You've done the hard thinking: the route is split into sensible days, the resupply stops are sorted, the overnights are booked. Now all of that has to live on the device you'll actually be looking at — your Wahoo or Garmin — so that on day three, somewhere you've never been, you can see that the last water for 40 km is coming up and tonight's bed is 12 km after the climb.
This is the step where a lot of bikepacking plans quietly fall apart. The route line transfers fine. The stops — the part that makes it a tour and not just a track — often don't. Here's why, and how to get them across properly.
Why a tour makes this harder than a day ride
On a single day out you might have two or three waypoints and you half-remember them anyway. A multi-day route is different: each day has its own set of stops, and you genuinely need them on screen because you're navigating unfamiliar terrain for hours, tired, with no phone signal. The plan only pays off if every day's water, food, campsite and accommodation are right there on the map and in the cue sheet.
So the goal is one file per day, each carrying that day's stops, each landing on your head unit with icons you can read at a glance and notes you can act on.
The reason planned stops arrive as blank pins
Every GPS brand uses its own internal vocabulary for waypoint types. What one planning app calls "water" or "food" or "shelter" doesn't line up with what a Wahoo or Garmin expects — so when the file lands on the device, it often can't tell what each stop is. The result is the classic disappointment: a screen of identical generic pins, or worse, stops that don't show at all. Your carefully marked "last shop before the pass" looks exactly like "nice view."

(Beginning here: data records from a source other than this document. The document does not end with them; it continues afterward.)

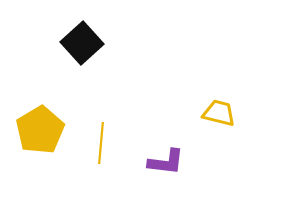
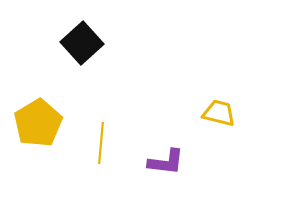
yellow pentagon: moved 2 px left, 7 px up
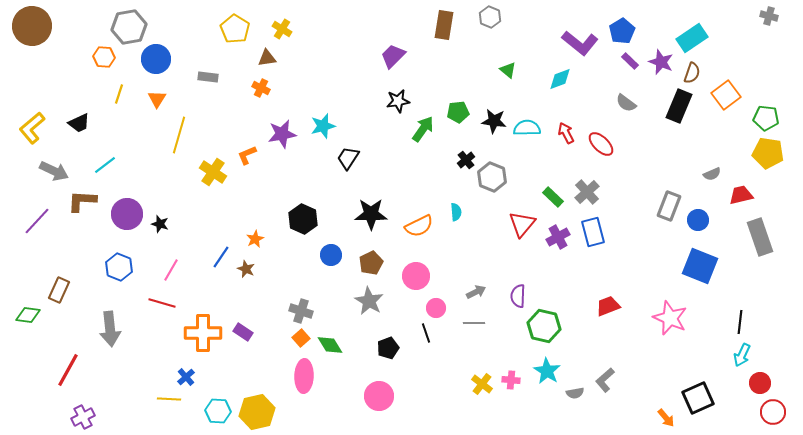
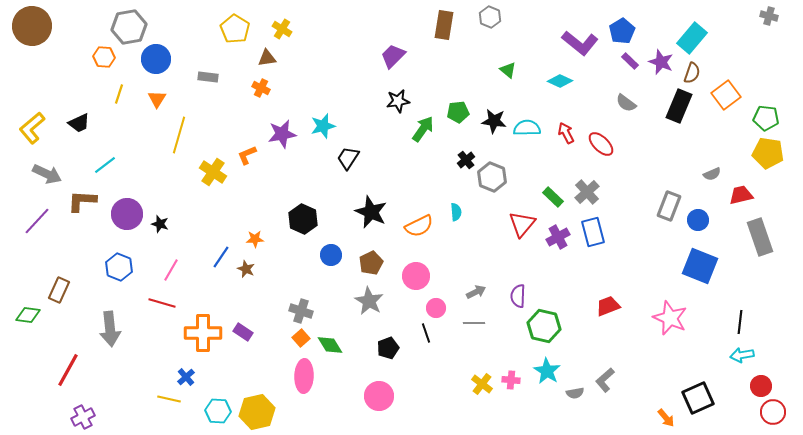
cyan rectangle at (692, 38): rotated 16 degrees counterclockwise
cyan diamond at (560, 79): moved 2 px down; rotated 45 degrees clockwise
gray arrow at (54, 171): moved 7 px left, 3 px down
black star at (371, 214): moved 2 px up; rotated 24 degrees clockwise
orange star at (255, 239): rotated 24 degrees clockwise
cyan arrow at (742, 355): rotated 55 degrees clockwise
red circle at (760, 383): moved 1 px right, 3 px down
yellow line at (169, 399): rotated 10 degrees clockwise
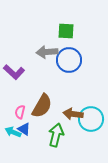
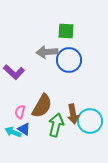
brown arrow: rotated 108 degrees counterclockwise
cyan circle: moved 1 px left, 2 px down
green arrow: moved 10 px up
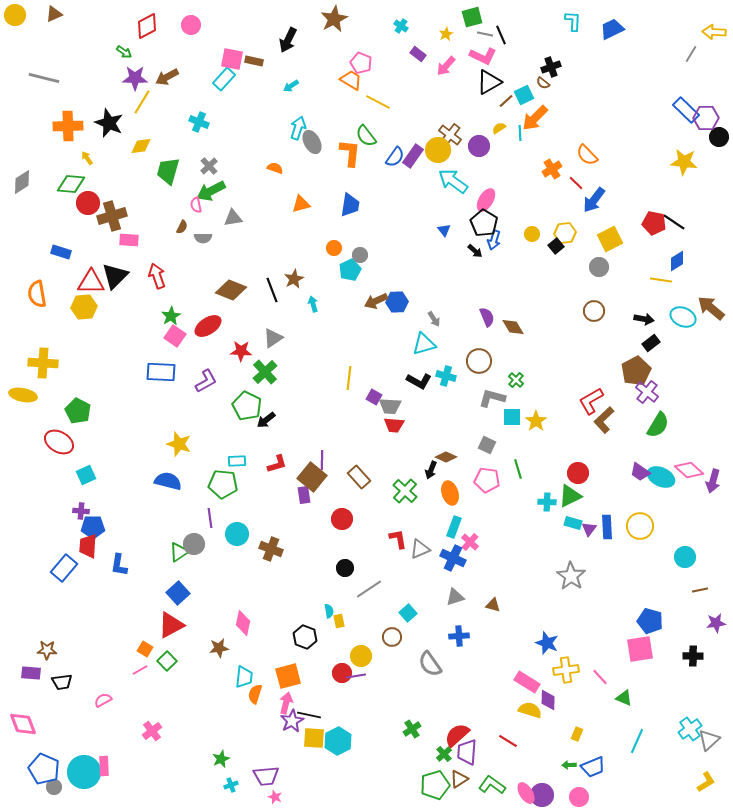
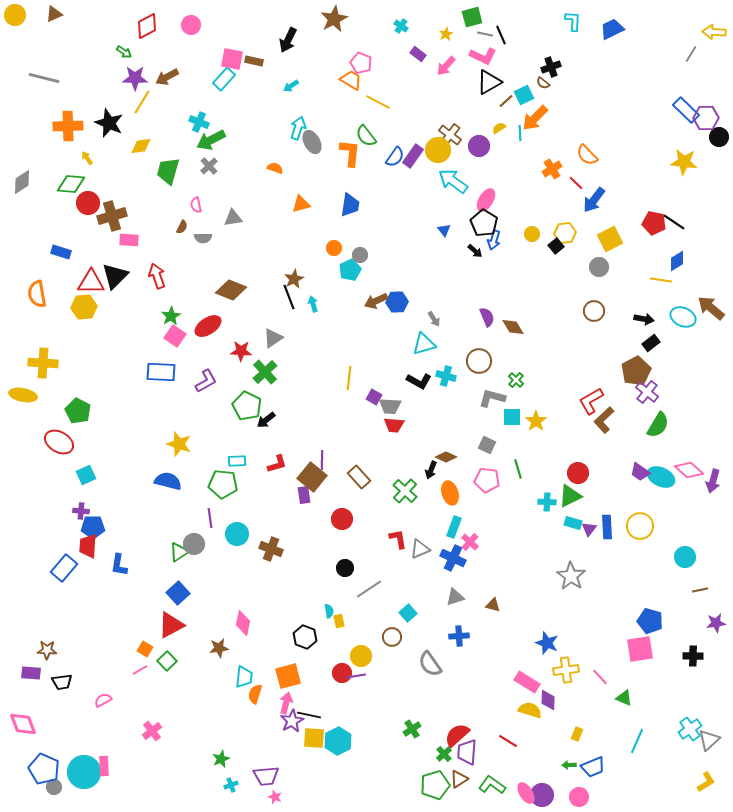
green arrow at (211, 191): moved 51 px up
black line at (272, 290): moved 17 px right, 7 px down
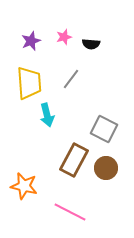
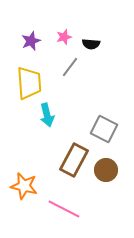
gray line: moved 1 px left, 12 px up
brown circle: moved 2 px down
pink line: moved 6 px left, 3 px up
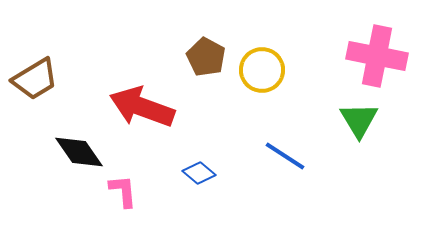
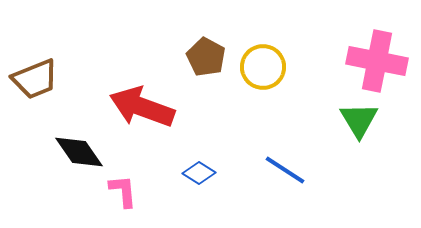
pink cross: moved 5 px down
yellow circle: moved 1 px right, 3 px up
brown trapezoid: rotated 9 degrees clockwise
blue line: moved 14 px down
blue diamond: rotated 8 degrees counterclockwise
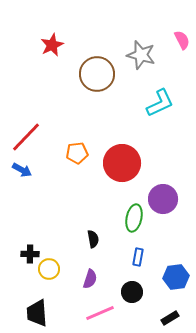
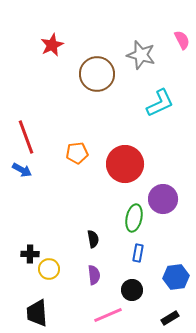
red line: rotated 64 degrees counterclockwise
red circle: moved 3 px right, 1 px down
blue rectangle: moved 4 px up
purple semicircle: moved 4 px right, 4 px up; rotated 24 degrees counterclockwise
black circle: moved 2 px up
pink line: moved 8 px right, 2 px down
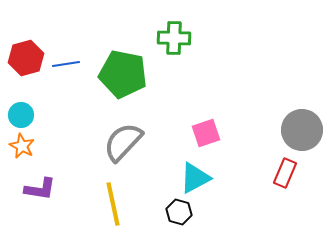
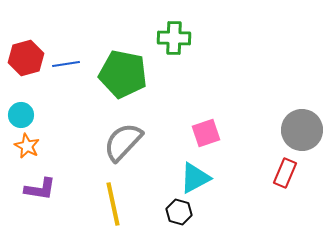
orange star: moved 5 px right
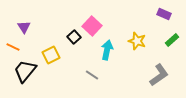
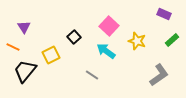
pink square: moved 17 px right
cyan arrow: moved 1 px left, 1 px down; rotated 66 degrees counterclockwise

The fix is to translate each stop into the icon vocabulary your specific device understands before it goes on the head unit. That's the whole job, and it's what VeloPin does — it maps each stop to the right symbol for your chosen device, so water shows as water and a shop shows as a shop.

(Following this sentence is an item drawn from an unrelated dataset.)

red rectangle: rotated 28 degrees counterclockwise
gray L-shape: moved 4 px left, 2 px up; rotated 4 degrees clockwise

The core problem in one sentence: planning apps and head units label waypoints differently, so a stop that's perfectly clear on your screen at home can arrive on the device as a meaningless pin — or vanish.
On a Wahoo
Wahoo ELEMNT devices show waypoints as points of interest along the route, and the newer units render proper icons and let a note pop up as you approach. The catch is that the waypoint has to be recognised as the right type first — if the category doesn't translate, you get the default pin and the note usually doesn't appear either. Get the mapping right and each day's stops show as fork-and-knife, water drop, warning triangle and so on, exactly where you'll meet them. (More detail in our Wahoo waypoints guide.)
On a Garmin
Garmin Edge units treat your stops as course points and give you an approach alert — a little heads-up as you near each one, which is exactly what you want on a long day. Two things worth knowing: Garmin shows waypoint names truncated to a short length, so put the important word first ("Water — fountain", not "Fountain by the church — water"), and the note tends to appear as you approach rather than in a browsable list. Plan the names with that in mind and the device becomes genuinely useful. (See our Garmin Edge waypoints guide for the specifics.)

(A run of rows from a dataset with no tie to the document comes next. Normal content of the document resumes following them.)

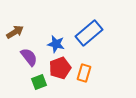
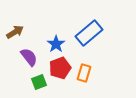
blue star: rotated 24 degrees clockwise
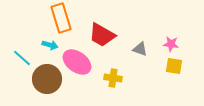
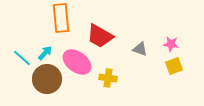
orange rectangle: rotated 12 degrees clockwise
red trapezoid: moved 2 px left, 1 px down
cyan arrow: moved 5 px left, 8 px down; rotated 63 degrees counterclockwise
yellow square: rotated 30 degrees counterclockwise
yellow cross: moved 5 px left
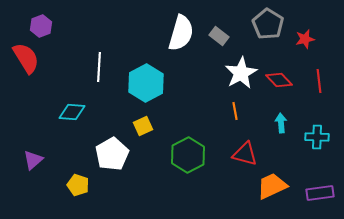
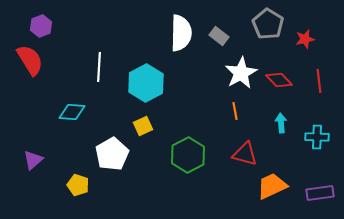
white semicircle: rotated 15 degrees counterclockwise
red semicircle: moved 4 px right, 2 px down
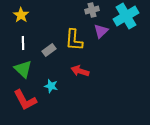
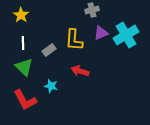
cyan cross: moved 19 px down
purple triangle: moved 2 px down; rotated 21 degrees clockwise
green triangle: moved 1 px right, 2 px up
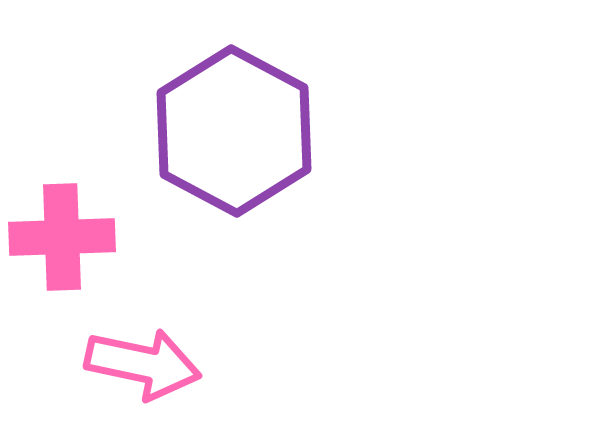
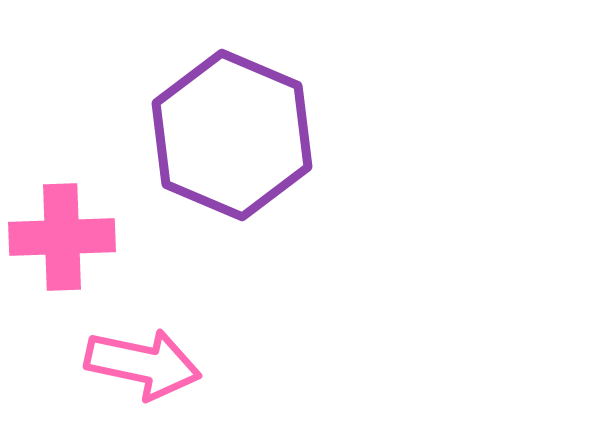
purple hexagon: moved 2 px left, 4 px down; rotated 5 degrees counterclockwise
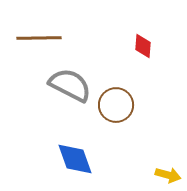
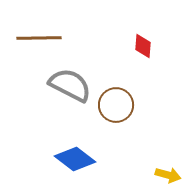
blue diamond: rotated 33 degrees counterclockwise
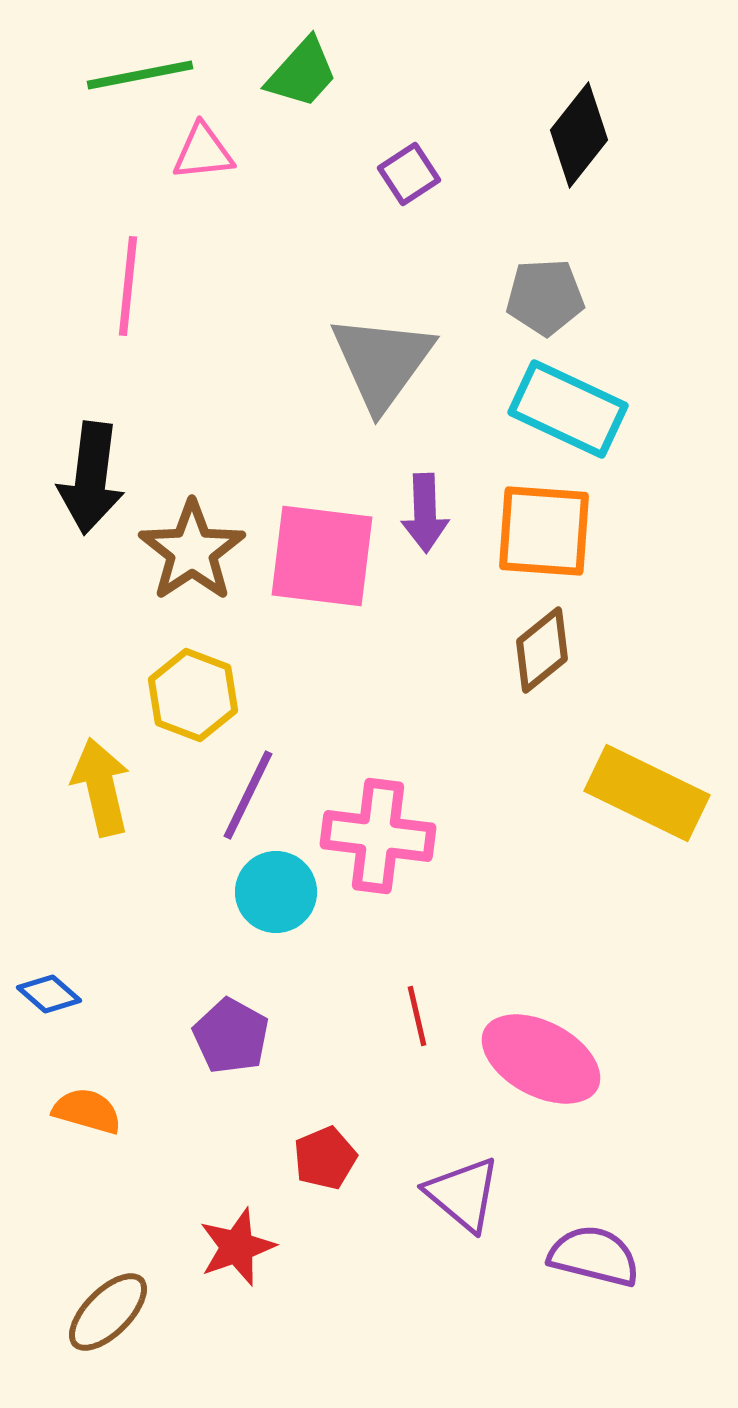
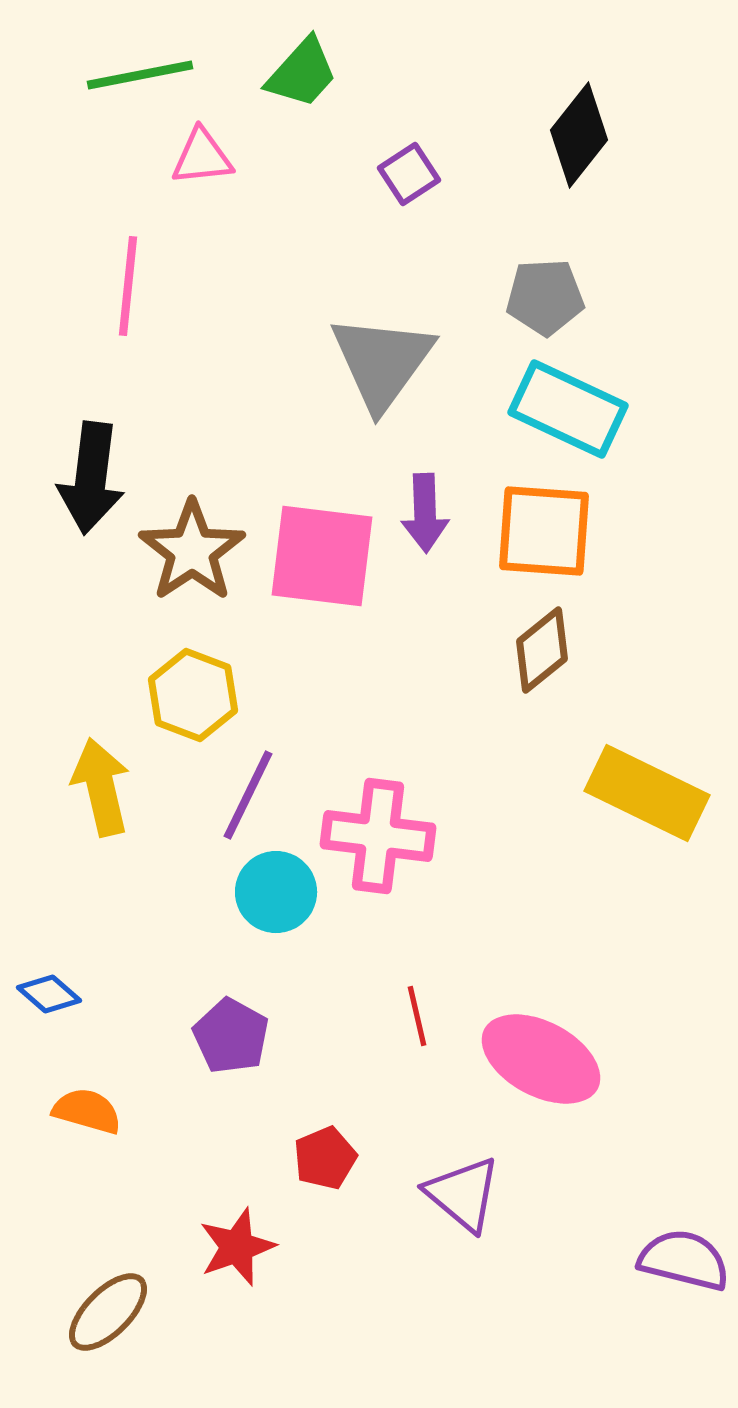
pink triangle: moved 1 px left, 5 px down
purple semicircle: moved 90 px right, 4 px down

Notes earn their keep on a tour
On a day ride a note is a nice-to-have. On a tour it's the difference between a smooth resupply and a mistake you pay for. "Last water for 40 km." "Shop closes 18:00." "Campsite reception shuts at 20:00 — call ahead." These are the things you can't hold in your head on day four. Because different devices surface notes differently — some on approach, some only via the name — it's worth front-loading the critical word so it survives however your unit displays it.
Export each stage, not one giant file
It's tempting to put the whole tour on the device as a single route. Don't — a four-day file is unwieldy to navigate and your daily progress gets lost in it. One file per stage is far better: each day starts and ends cleanly, the cue sheet matches the day you're riding, and the stops shown are the ones that matter today. VeloPin builds your tour as one continuous route, then lets you export each day separately, with that stage's waypoints already translated for your device.
Getting the files onto the unit
Once each stage is exported for your device, it needs to reach the head unit. The quickest path is VeloPin's Send to Phone: scan the on-screen QR, the file downloads to your phone, and you open it straight into the Wahoo or Garmin app, which syncs it to the unit over Bluetooth or Wi-Fi. You can also transfer by USB or AirDrop if you prefer. Do this for each day's file before you leave home, or the night before each stage if you'd rather keep the unit tidy.
Pricing: Planning the tour and previewing every day's stops is free in VeloPin. Exporting each stage to your device with its waypoints, and Send to Phone, are part of VeloPin Pro (€4/month or €36/year), with a 3-day free trial.
Putting it together
The waypoints are what turn a line on a map into a tour you can actually ride: water where you'll need it, the shop you have to catch, the bed at the end of the day — each one on the device, recognisable, timed to where you'll be. Plan the route and resupply first (our guide on planning a bikepacking tour with resupply stops covers that), then export each day to your Wahoo or Garmin with its stops intact. Out on the trail, you stop reconstructing the plan from memory and just ride it.